The bill also would require the mutual consent for placement of teachers in specific schools and establishes procedures for handling teachers who aren’t placed. It also specifies that evaluations can be considered when layoffs are made, in addition to seniority.
A Senate Ed amendment would create an appeal right for non-probationary teachers who receive unsatisfactory evaluations, although the bill’s sponsors intend that detailed appeal procedures would be left up to district-union contract negotiations. (Appeal rights were the subject of several unsuccessful amendments Thursday.)
The bill also includes external factors that could be considered in evaluations, such as student mobility, the percentage of at-risk students in a school and numbers of special education students. Also defeated Thursday was an amendment that would have made “lack of parental involvement” one of those mitigating evaluation factors.
Once state standards for evaluation are in place, local school districts would be required to “meet or exceed” those standards in their evaluation systems.
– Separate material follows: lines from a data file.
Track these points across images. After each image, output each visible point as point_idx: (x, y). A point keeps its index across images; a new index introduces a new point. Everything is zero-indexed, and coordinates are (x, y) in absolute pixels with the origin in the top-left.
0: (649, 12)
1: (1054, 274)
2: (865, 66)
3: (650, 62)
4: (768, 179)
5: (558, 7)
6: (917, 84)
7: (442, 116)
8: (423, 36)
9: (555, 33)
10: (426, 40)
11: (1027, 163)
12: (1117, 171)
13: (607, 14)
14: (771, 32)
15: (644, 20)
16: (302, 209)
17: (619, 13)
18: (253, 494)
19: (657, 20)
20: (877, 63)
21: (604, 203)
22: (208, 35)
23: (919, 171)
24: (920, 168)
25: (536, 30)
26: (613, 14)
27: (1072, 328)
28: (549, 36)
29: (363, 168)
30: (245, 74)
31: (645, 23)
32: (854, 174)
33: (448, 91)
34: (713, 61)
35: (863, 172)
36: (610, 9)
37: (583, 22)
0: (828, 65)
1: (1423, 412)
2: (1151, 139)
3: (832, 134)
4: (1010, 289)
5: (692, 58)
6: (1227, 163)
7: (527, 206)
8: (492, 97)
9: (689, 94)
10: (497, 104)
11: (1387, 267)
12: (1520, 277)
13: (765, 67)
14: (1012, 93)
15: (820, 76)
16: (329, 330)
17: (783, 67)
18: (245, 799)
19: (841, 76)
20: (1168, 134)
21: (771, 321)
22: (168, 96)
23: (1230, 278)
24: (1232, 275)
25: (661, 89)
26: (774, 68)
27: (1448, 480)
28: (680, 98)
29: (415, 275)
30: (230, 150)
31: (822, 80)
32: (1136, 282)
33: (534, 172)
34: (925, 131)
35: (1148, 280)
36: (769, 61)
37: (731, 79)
The bill estimates about $240,000 in administrative costs for each of the next two years, to be funded by “gifts, grants and donations.”
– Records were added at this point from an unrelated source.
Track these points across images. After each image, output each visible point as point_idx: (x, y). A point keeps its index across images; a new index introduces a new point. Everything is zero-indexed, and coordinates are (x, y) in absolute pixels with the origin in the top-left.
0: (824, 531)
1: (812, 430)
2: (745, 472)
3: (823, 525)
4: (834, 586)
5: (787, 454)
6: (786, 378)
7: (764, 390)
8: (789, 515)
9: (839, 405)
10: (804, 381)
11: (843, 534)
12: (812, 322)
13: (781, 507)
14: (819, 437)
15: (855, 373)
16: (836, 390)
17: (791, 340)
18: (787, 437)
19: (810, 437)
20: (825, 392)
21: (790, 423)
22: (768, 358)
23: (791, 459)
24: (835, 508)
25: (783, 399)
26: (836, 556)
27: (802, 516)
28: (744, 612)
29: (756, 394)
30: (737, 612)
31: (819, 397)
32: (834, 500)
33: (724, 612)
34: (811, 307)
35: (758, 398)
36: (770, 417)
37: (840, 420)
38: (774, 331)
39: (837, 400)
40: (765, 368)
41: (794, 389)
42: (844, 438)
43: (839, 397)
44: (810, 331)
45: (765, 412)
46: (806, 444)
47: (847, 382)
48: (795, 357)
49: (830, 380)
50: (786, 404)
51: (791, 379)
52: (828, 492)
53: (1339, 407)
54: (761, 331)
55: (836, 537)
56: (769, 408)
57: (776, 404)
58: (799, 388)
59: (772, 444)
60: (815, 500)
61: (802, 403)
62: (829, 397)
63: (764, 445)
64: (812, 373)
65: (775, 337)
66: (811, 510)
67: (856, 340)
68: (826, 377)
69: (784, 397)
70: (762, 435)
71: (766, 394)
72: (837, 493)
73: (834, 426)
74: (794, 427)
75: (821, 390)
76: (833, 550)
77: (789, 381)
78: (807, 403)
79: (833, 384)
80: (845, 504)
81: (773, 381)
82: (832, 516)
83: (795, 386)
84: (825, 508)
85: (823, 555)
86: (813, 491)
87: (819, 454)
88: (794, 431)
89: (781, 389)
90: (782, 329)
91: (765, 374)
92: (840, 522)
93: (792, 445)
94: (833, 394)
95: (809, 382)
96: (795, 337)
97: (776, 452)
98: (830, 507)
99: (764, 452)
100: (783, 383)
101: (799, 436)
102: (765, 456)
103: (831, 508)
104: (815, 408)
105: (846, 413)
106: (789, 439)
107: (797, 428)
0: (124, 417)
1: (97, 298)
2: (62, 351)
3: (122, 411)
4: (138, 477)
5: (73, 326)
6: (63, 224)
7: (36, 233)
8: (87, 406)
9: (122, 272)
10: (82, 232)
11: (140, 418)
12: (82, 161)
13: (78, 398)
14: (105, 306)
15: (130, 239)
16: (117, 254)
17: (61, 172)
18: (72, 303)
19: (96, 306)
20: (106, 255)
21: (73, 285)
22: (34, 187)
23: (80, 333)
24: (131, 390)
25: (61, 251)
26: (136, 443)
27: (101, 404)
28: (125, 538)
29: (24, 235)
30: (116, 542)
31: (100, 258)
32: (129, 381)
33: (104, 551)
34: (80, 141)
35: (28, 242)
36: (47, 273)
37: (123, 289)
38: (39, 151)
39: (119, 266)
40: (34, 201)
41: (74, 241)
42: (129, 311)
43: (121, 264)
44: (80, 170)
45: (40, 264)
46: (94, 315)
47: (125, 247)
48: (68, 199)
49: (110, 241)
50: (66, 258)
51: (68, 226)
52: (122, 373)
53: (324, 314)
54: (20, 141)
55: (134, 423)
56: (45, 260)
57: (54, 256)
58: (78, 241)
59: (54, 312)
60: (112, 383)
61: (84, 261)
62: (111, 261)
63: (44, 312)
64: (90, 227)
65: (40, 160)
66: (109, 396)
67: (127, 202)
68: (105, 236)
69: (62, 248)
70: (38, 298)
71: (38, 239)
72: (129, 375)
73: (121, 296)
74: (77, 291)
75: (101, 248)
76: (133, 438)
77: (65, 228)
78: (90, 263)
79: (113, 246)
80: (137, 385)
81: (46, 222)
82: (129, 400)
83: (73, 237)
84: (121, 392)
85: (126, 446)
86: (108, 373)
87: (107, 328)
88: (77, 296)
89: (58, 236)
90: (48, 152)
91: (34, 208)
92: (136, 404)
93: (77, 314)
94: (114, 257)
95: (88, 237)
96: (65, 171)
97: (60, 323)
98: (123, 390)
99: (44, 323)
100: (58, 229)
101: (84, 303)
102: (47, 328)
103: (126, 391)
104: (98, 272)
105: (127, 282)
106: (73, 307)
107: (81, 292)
While the bill has broad support among education reform groups, the state Board of Education, Commissioner Dwight Jones and Gov. Bill Ritter, the Colorado Education Association, the state’s largest teachers union, is strongly opposed.
CEA has expressed a strong preference for a different process for changing the current system. Once definitions of effectiveness are created, then a new evaluation system should be set up and tested. Only after that, the CEA believes, should the decision be made about how to use the evaluation system in probation, school placement and layoff decisions.
The union also has raised concerns about the potential costs of effective and fair new evaluation systems, both for the state and for school districts.
CEA has kept its lines of communication open, however, and was behind some of the unsuccessful amendments proposed on the Senate floor Thursday.
As with several other key education proposals, legislators are racing the clock with SB 10-191, because they must adjourn no later than May 12.
In other coverage:
The Denver Post: Colorado’s Senate on Thursday night passed a controversial teacher reform bill after rejecting a number of amendments that would have eliminated many of the legislation’s core concepts. The bill, which has the support of Gov. Bill Ritter, now is expected to face a tougher challenge in the House.
Associated Press: A proposal to hold teachers and principals accountable for the performance of their students passed its first vote in the state Senate Thursday despite worries that it doesn’t do enough to protect the rights of teachers. A handful of Democrats joined with minority Republicans to reject attempts to give teachers greater ability to challenge bad evaluations and to allow lack of parental involvement to be factored into evaluations. “There is no doubt that change is always hard for adults. There is no doubt that the status quo is even worse for kids,” said Sen. Michael Johnston, a Denver Democrat who has spearheaded the bill.
The Durango Herald: The state Senate approved major changes in the way schools hire and fire teachers Thursday. Teachers unions are opposed to Senate Bill 191, but a coalition of half a dozen Democrats and all 14 Republicans turned away attempts by other Democrats to give teachers more appeal rights. Sen. Bruce Whitehead, D-Hesperus, sided with the teachers critical of the bill and against the sponsors on the votes.